- [TASK DETAILS]:
Please return the lines below verbatim, beginning at the one that has "2.7 Base penalties" and stopping after the one that has "2.9 Buying and", and add no other lines.
*** EXCERPTED RECORDS ***
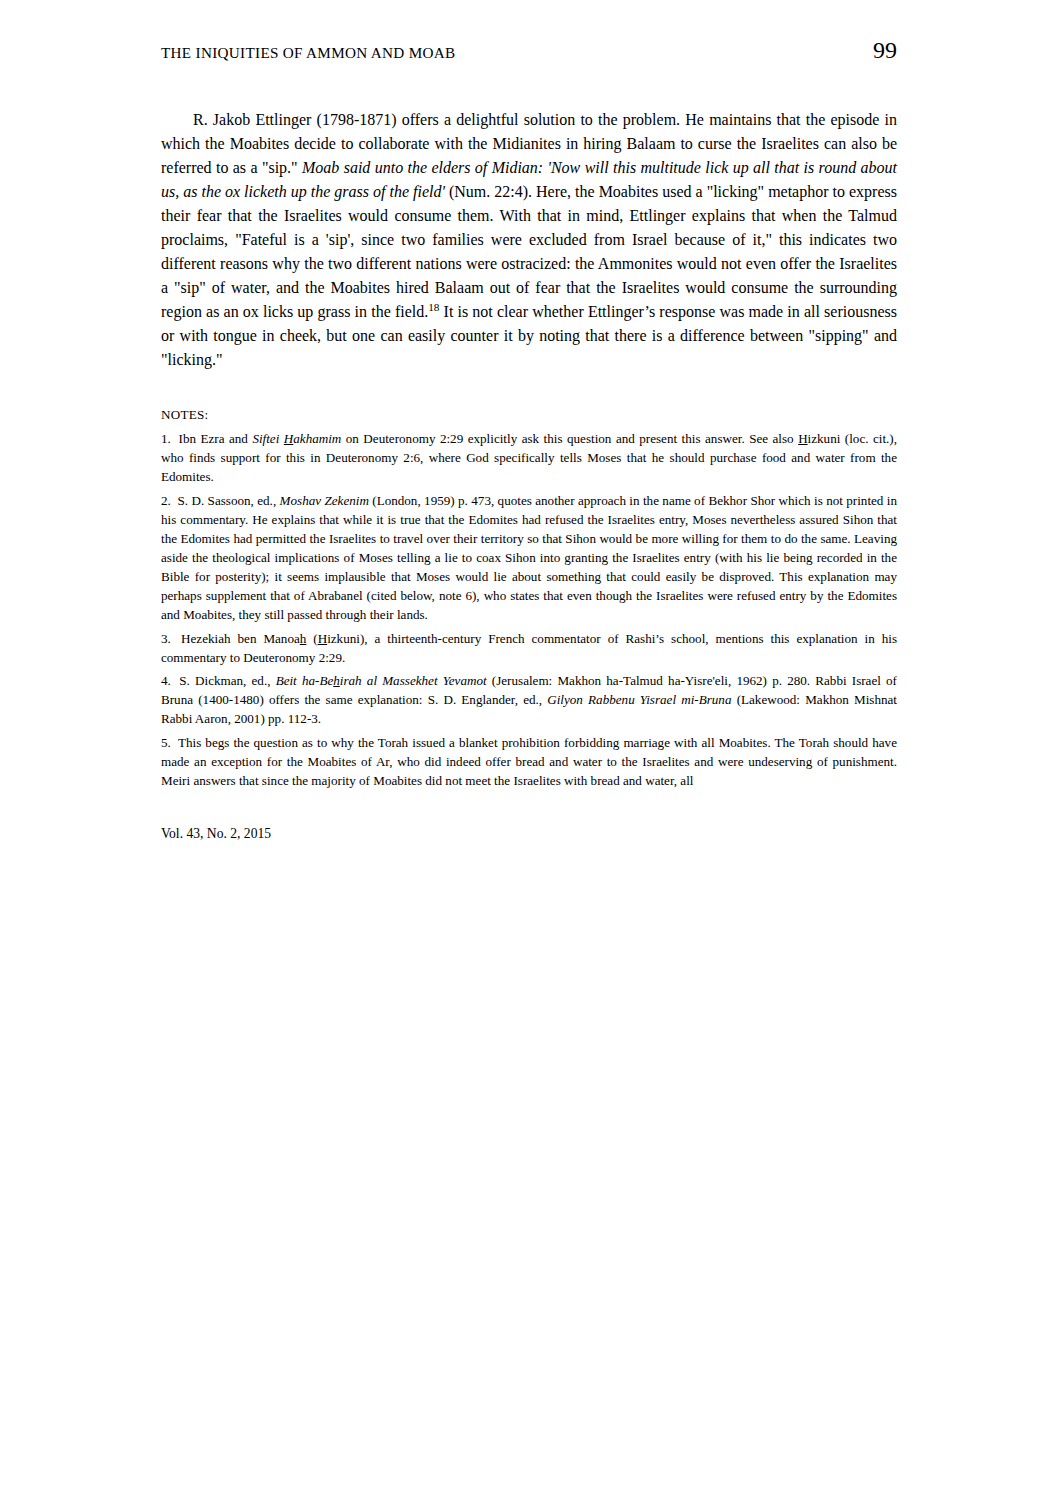The Iniquities of Ammon and Moab 99
R. Jakob Ettlinger (1798-1871) offers a delightful solution to the problem. He maintains that the episode in which the Moabites decide to collaborate with the Midianites in hiring Balaam to curse the Israelites can also be referred to as a "sip." Moab said unto the elders of Midian: 'Now will this multitude lick up all that is round about us, as the ox licketh up the grass of the field' (Num. 22:4). Here, the Moabites used a "licking" metaphor to express their fear that the Israelites would consume them. With that in mind, Ettlinger explains that when the Talmud proclaims, "Fateful is a 'sip', since two families were excluded from Israel because of it," this indicates two different reasons why the two different nations were ostracized: the Ammonites would not even offer the Israelites a "sip" of water, and the Moabites hired Balaam out of fear that the Israelites would consume the surrounding region as an ox licks up grass in the field.18 It is not clear whether Ettlinger’s response was made in all seriousness or with tongue in cheek, but one can easily counter it by noting that there is a difference between "sipping" and "licking."
Notes:
1. Ibn Ezra and Siftei Hakhamim on Deuteronomy 2:29 explicitly ask this question and present this answer. See also Hizkuni (loc. cit.), who finds support for this in Deuteronomy 2:6, where God specifically tells Moses that he should purchase food and water from the Edomites.
2. S. D. Sassoon, ed., Moshav Zekenim (London, 1959) p. 473, quotes another approach in the name of Bekhor Shor which is not printed in his commentary. He explains that while it is true that the Edomites had refused the Israelites entry, Moses nevertheless assured Sihon that the Edomites had permitted the Israelites to travel over their territory so that Sihon would be more willing for them to do the same. Leaving aside the theological implications of Moses telling a lie to coax Sihon into granting the Israelites entry (with his lie being recorded in the Bible for posterity); it seems implausible that Moses would lie about something that could easily be disproved. This explanation may perhaps supplement that of Abrabanel (cited below, note 6), who states that even though the Israelites were refused entry by the Edomites and Moabites, they still passed through their lands.
3. Hezekiah ben Manoah (Hizkuni), a thirteenth-century French commentator of Rashi’s school, mentions this explanation in his commentary to Deuteronomy 2:29.
4. S. Dickman, ed., Beit ha-Behirah al Massekhet Yevamot (Jerusalem: Makhon ha-Talmud ha-Yisre'eli, 1962) p. 280. Rabbi Israel of Bruna (1400-1480) offers the same explanation: S. D. Englander, ed., Gilyon Rabbenu Yisrael mi-Bruna (Lakewood: Makhon Mishnat Rabbi Aaron, 2001) pp. 112-3.
5. This begs the question as to why the Torah issued a blanket prohibition forbidding marriage with all Moabites. The Torah should have made an exception for the Moabites of Ar, who did indeed offer bread and water to the Israelites and were undeserving of punishment. Meiri answers that since the majority of Moabites did not meet the Israelites with bread and water, all
Vol. 43, No. 2, 2015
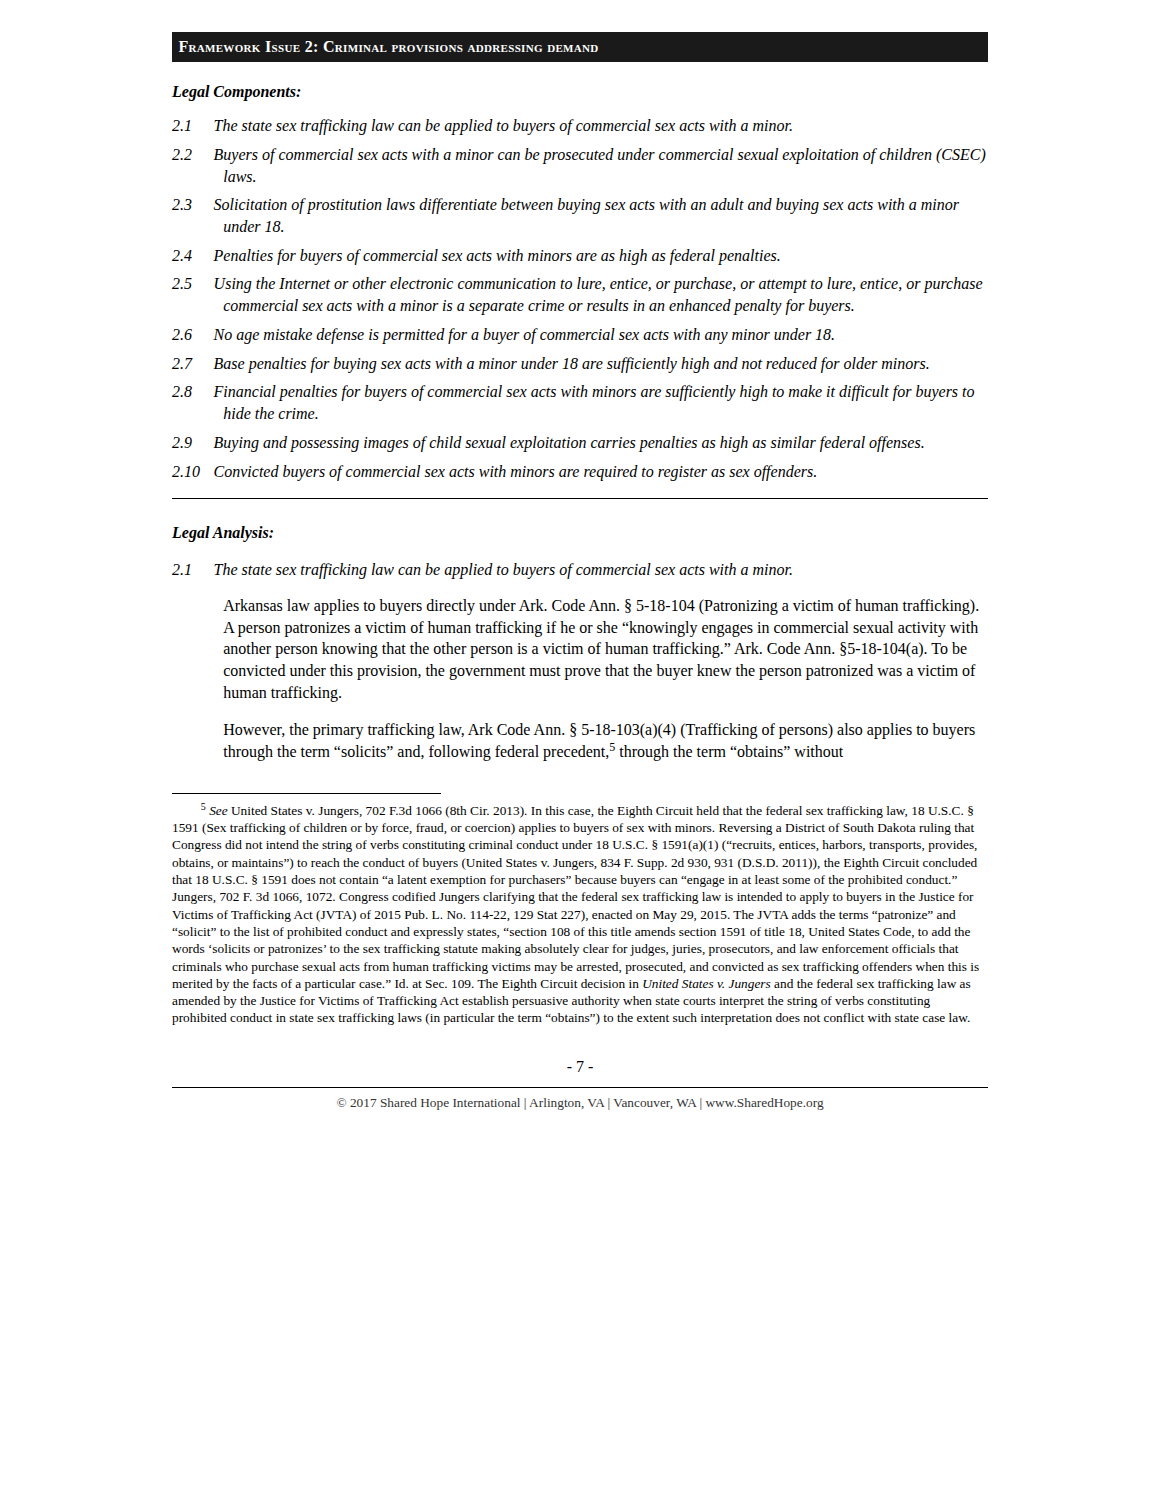Framework Issue 2: Criminal provisions addressing demand
Legal Components:
2.1 The state sex trafficking law can be applied to buyers of commercial sex acts with a minor.
2.2 Buyers of commercial sex acts with a minor can be prosecuted under commercial sexual exploitation of children (CSEC) laws.
2.3 Solicitation of prostitution laws differentiate between buying sex acts with an adult and buying sex acts with a minor under 18.
2.4 Penalties for buyers of commercial sex acts with minors are as high as federal penalties.
2.5 Using the Internet or other electronic communication to lure, entice, or purchase, or attempt to lure, entice, or purchase commercial sex acts with a minor is a separate crime or results in an enhanced penalty for buyers.
2.6 No age mistake defense is permitted for a buyer of commercial sex acts with any minor under 18.
2.7 Base penalties for buying sex acts with a minor under 18 are sufficiently high and not reduced for older minors.
2.8 Financial penalties for buyers of commercial sex acts with minors are sufficiently high to make it difficult for buyers to hide the crime.
2.9 Buying and possessing images of child sexual exploitation carries penalties as high as similar federal offenses.
2.10 Convicted buyers of commercial sex acts with minors are required to register as sex offenders.
Legal Analysis:
2.1 The state sex trafficking law can be applied to buyers of commercial sex acts with a minor.
Arkansas law applies to buyers directly under Ark. Code Ann. § 5-18-104 (Patronizing a victim of human trafficking). A person patronizes a victim of human trafficking if he or she “knowingly engages in commercial sexual activity with another person knowing that the other person is a victim of human trafficking.” Ark. Code Ann. §5-18-104(a). To be convicted under this provision, the government must prove that the buyer knew the person patronized was a victim of human trafficking.
However, the primary trafficking law, Ark Code Ann. § 5-18-103(a)(4) (Trafficking of persons) also applies to buyers through the term “solicits” and, following federal precedent,5 through the term “obtains” without
5 See United States v. Jungers, 702 F.3d 1066 (8th Cir. 2013). In this case, the Eighth Circuit held that the federal sex trafficking law, 18 U.S.C. § 1591 (Sex trafficking of children or by force, fraud, or coercion) applies to buyers of sex with minors. Reversing a District of South Dakota ruling that Congress did not intend the string of verbs constituting criminal conduct under 18 U.S.C. § 1591(a)(1) (“recruits, entices, harbors, transports, provides, obtains, or maintains”) to reach the conduct of buyers (United States v. Jungers, 834 F. Supp. 2d 930, 931 (D.S.D. 2011)), the Eighth Circuit concluded that 18 U.S.C. § 1591 does not contain “a latent exemption for purchasers” because buyers can “engage in at least some of the prohibited conduct.” Jungers, 702 F. 3d 1066, 1072. Congress codified Jungers clarifying that the federal sex trafficking law is intended to apply to buyers in the Justice for Victims of Trafficking Act (JVTA) of 2015 Pub. L. No. 114-22, 129 Stat 227), enacted on May 29, 2015. The JVTA adds the terms “patronize” and “solicit” to the list of prohibited conduct and expressly states, “section 108 of this title amends section 1591 of title 18, United States Code, to add the words ‘solicits or patronizes’ to the sex trafficking statute making absolutely clear for judges, juries, prosecutors, and law enforcement officials that criminals who purchase sexual acts from human trafficking victims may be arrested, prosecuted, and convicted as sex trafficking offenders when this is merited by the facts of a particular case.” Id. at Sec. 109. The Eighth Circuit decision in United States v. Jungers and the federal sex trafficking law as amended by the Justice for Victims of Trafficking Act establish persuasive authority when state courts interpret the string of verbs constituting prohibited conduct in state sex trafficking laws (in particular the term “obtains”) to the extent such interpretation does not conflict with state case law.
- 7 -
© 2017 Shared Hope International | Arlington, VA | Vancouver, WA | www.SharedHope.org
*** End of EXCERPTED RECORDS ***
- [ANSWER SPACE]:
2.7 Base penalties for buying sex acts with a minor under 18 are sufficiently high and not reduced for older minors.
2.8 Financial penalties for buyers of commercial sex acts with minors are sufficiently high to make it difficult for buyers to hide the crime.
2.9 Buying and possessing images of child sexual exploitation carries penalties as high as similar federal offenses.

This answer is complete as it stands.